Tuesday, May 21, 2013

R100 vs R101

My work in progress is a novel, Steamship to Kashmir. It has an airship with Mycroft Holmes as a passenger.

When I conceptualized the airship, I looked at the Hindenburg for inspiration. Since I did not want to see the airship end in a fire-ball, I opted for a non-hydrogen lifting gas--steam. The US zeppelin program lasted several years longer, but the highest-profiles zeppelins operated by the US Navy were lost in storms.

Sadly, I gave short shrift to the British airship programs. This is unforgivable when researching a novel featuring a British airship. The Akron and the Macon as well as the Graf Zeppelin and Hindenburg all get prominent mention in the articles I've read, but less so the R100 and R101. It's probably the flashy names.

I had heard of how the disastrous crash of the R101 on its maiden flight doomed British airship development. But I had not heard the story behind the story of the R101 disaster until I read this chestnut. It seems the R100 and the R101 were built by a company named Vickers and by the British civil service, respectively.

One of my surprises upon visiting the UK was seeing private-owned infrastructure where I didn't expect it. If you wait at a bus stop in my home town of Grand Rapids, the bus which pulls up will be owned by GRATA, an entity of the city government that loses money and is propped up by taxes. If you ride a train in the US, it is owned by AmTrak, an entity of the Federal government that loses money and is propped up by taxes.

Thus it makes sense to me that Britain would run two airship programs side-by-side in a competitive fashion. I may be mistaken, but it sounds like running two Apollo programs operated by Boeing and NASA, respectively.

The R101 is a good example of what can happen when political rather than economic or engineering considerations drive a project. The government does not want to be embarrassed and it will use whatever means necessary to avoid embarrassment and shift blame away from itself.
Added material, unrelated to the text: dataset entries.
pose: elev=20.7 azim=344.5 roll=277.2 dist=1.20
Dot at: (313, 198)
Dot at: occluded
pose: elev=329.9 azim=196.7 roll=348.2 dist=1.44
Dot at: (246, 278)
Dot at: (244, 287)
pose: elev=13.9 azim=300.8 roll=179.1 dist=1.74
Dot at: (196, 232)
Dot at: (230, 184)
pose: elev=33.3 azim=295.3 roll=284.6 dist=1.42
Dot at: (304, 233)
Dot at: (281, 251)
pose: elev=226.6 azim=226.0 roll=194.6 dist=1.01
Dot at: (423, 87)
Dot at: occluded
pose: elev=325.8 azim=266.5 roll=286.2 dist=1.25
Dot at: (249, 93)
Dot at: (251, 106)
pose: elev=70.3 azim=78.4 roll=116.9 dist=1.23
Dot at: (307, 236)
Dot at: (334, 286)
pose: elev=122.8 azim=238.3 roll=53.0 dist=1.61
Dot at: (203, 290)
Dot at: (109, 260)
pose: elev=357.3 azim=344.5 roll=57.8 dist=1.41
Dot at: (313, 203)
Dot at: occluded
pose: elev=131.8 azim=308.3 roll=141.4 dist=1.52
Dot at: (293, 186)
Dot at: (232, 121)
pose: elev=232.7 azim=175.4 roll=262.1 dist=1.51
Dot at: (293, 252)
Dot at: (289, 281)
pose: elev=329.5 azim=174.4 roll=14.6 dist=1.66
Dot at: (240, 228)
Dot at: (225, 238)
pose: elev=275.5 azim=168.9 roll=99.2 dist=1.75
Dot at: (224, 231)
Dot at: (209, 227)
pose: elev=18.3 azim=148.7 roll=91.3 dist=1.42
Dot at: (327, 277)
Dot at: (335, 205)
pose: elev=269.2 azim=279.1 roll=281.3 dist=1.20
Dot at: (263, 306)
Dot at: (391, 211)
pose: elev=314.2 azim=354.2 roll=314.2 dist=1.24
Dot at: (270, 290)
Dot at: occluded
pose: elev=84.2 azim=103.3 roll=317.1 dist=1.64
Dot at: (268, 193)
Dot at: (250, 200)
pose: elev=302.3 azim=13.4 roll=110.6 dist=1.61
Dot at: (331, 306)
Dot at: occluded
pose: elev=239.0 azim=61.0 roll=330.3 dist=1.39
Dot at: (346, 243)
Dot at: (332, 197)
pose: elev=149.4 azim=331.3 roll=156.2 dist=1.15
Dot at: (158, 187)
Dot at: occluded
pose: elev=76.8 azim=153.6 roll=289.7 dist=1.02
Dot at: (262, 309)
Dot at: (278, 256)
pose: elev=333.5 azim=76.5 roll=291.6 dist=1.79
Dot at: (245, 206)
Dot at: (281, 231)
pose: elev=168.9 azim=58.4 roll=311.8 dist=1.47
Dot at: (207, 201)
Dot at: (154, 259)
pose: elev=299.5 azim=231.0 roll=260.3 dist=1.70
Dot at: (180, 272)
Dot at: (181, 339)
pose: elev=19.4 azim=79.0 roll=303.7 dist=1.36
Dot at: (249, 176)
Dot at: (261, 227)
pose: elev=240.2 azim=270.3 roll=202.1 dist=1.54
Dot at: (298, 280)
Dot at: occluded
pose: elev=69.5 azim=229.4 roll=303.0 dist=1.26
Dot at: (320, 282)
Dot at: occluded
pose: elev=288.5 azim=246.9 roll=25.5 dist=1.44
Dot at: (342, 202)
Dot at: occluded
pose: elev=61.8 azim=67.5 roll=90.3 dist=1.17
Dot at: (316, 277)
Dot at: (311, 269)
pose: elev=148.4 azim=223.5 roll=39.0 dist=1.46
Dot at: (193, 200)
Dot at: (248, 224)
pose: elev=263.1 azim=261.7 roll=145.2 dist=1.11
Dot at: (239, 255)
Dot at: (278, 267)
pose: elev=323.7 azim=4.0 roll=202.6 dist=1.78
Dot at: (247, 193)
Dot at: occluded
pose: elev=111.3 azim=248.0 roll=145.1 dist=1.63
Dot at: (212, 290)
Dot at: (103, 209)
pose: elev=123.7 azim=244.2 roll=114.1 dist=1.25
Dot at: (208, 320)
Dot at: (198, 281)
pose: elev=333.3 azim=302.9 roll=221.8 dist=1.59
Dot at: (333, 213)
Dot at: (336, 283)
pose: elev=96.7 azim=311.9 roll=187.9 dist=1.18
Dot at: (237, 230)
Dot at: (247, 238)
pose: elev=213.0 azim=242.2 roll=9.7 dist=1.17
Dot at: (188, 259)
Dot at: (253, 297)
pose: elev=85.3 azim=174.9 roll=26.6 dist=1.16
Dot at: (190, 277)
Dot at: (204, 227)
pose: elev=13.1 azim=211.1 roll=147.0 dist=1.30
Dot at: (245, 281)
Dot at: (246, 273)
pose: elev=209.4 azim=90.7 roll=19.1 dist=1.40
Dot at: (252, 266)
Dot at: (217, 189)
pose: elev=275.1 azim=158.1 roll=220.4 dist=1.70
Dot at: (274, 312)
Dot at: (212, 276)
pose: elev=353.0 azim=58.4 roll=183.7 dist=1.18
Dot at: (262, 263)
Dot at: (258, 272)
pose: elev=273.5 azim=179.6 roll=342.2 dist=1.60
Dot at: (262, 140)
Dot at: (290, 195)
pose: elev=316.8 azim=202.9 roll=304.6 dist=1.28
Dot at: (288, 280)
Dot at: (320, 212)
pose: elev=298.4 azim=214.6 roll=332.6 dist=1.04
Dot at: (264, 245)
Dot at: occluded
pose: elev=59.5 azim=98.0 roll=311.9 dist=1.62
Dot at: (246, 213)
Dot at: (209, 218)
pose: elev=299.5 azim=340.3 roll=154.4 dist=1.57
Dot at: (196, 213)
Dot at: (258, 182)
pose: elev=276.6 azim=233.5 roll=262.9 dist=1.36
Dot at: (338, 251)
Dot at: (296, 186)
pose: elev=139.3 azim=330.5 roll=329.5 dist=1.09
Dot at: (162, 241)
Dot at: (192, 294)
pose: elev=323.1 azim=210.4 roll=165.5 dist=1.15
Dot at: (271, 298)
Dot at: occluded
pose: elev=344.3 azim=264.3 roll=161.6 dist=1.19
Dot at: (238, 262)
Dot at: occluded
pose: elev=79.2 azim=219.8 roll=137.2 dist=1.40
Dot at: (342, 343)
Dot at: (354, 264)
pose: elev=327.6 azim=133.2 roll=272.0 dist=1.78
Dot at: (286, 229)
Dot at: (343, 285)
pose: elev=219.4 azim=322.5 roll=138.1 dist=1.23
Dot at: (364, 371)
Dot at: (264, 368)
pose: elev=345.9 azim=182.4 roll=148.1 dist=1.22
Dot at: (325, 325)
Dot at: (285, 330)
Conversely, corporations do not want to lose money and it will use whatever means necessary to minimize loss and shift risks away from itself.

NASA was pushing for faster turn around time and more launches per year, and so they overrode the warnings and launched the Space Shuttle Challenger while icicles were hanging from it. The cold temperatures made the o-rings inflexible and the inflexible o-rings failed catastrophically. Apparently, the same kind of thinking was in play when the R101 took off for India. It got as far as France.

The R100 had already successfully flown to Canada and back. To minimize further embarrassment the UK government grounded it and broke it up for scrap.

To be fair, the state of mathematics and computations at the time made strength-of-materials calculations difficult and time consuming. Thus both ships were probably too weak to handle extreme weather and the UK government's decision to fly in deteriorating weather doomed the R101.

It is simplistic to say Capitalism good, Socialism bad. There are different relative advantages to each approach. If you want to get maximum performance for least expense, you want Capitalism. If you are willing to sacrifice these things for the good of the collective, you want Socialism. Even if the good of the collective requires grounding and breaking up the R100.

Just a few years after this the US Navy's airship  USS Akron would be lost in a storm, and a few years after that the USS Macon would be lost in another storm. Given the available materials and the inability of the engineers to accurately gauge loads, the R100 would have probably been lost in a storm--eventually.

Though the Germans-built airships Graf Zeppelin and Graf Zeppelin II were not lost to storms, they could not survive Herman Goring's order that they be dismantled. Perhaps the Germans knew a little bit more about structural engineering or meteorology than the UK and US.